Ella dentro de mí, hizo conmigo el último examen de mi carrera, esa asignatura que se me resistió cinco veces, estudié muerta de sueño, sin café, con el cuerpo revuelto, pero con la convicción de que ella era mi fuerza. Y lo conseguí, convencida de que mi croquetilla me ayudó.

Después del examen pasé el mejor embarazo del mundo y hace tres meses me moría por parir. Pensaba que saldría otra rubia. Tras un parto maravilloso, doloroso y cortito llegó mi morenita de ojos azules. Mi miniyo. Tuve un flechazo. Yo me había preparado para no dormir, para horas de llantos, para morirme de sueño. Pero llegó para enseñarme que existe otra maternidad.

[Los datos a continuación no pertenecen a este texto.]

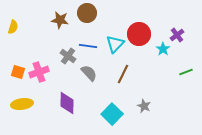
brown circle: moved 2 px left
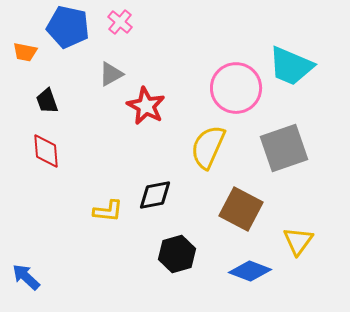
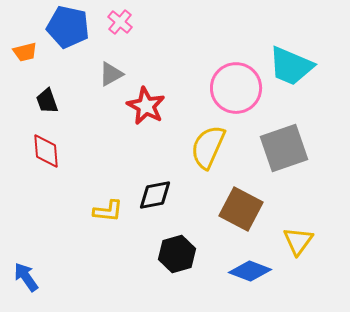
orange trapezoid: rotated 25 degrees counterclockwise
blue arrow: rotated 12 degrees clockwise
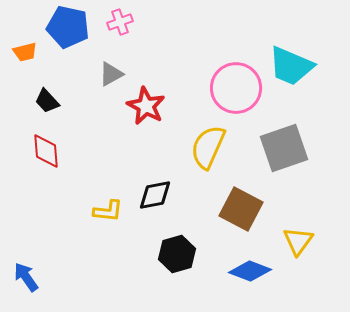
pink cross: rotated 30 degrees clockwise
black trapezoid: rotated 24 degrees counterclockwise
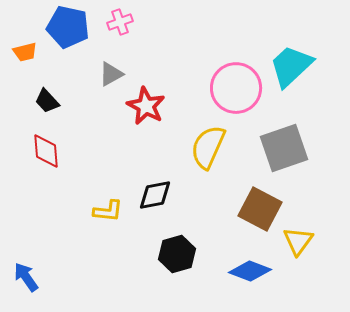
cyan trapezoid: rotated 114 degrees clockwise
brown square: moved 19 px right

Con ella he tenido tiempo para echarme antiojeras, he tenido ganas de cuidarme, estoy disfrutando de una lactancia maravillosa, con ella el colecho da gusto. Cuando abro los ojos por la mañana miro a mi lado y ahí está mi bolita, mi croquetilla. Me mira con esos ojos azules almendrados, esos ojos que son míos. Es raro, Nora es igual que su padre, así que esa sensación de verte en pequeñito no la he tenido hasta ahora. Es raro y genial.

En solo dos meses puedo decir tantas cosas de ella. Sonríe sin parar, dice ajo desde que tenía 28 días, lo mira todo con esos ojazos abiertos y me hace sentir tan completa, tan feliz. Aunque su hermana está en una etapa un poco difícil, se la ha metido en el bolsillo y, esos días en que yo me quiero dejar las venas largas con la mayor, me mira con esa cara de bebé enamorada, con una sonrisa que le llena toda la cara y se me quitan los males. Tiene superpoderes.

Cada vez es más pelirroja, las pestañas no paran de crecerle enmarcando una mirada siempre sonriente, tiene la naricilla respingona y unos morretes preciosos de los que salen “ajos”, “ejas”, “aaaaaa”, “oooooooo”, “qué” y muchas babotas que marcan territorio de lo que es suyo. Es mi pequeña buda.

Cuando la miro alucino, en reyes estaba dentro de mí y ahora crece sin parar. Y yo, estoy completamente enamorada de mi pequeña.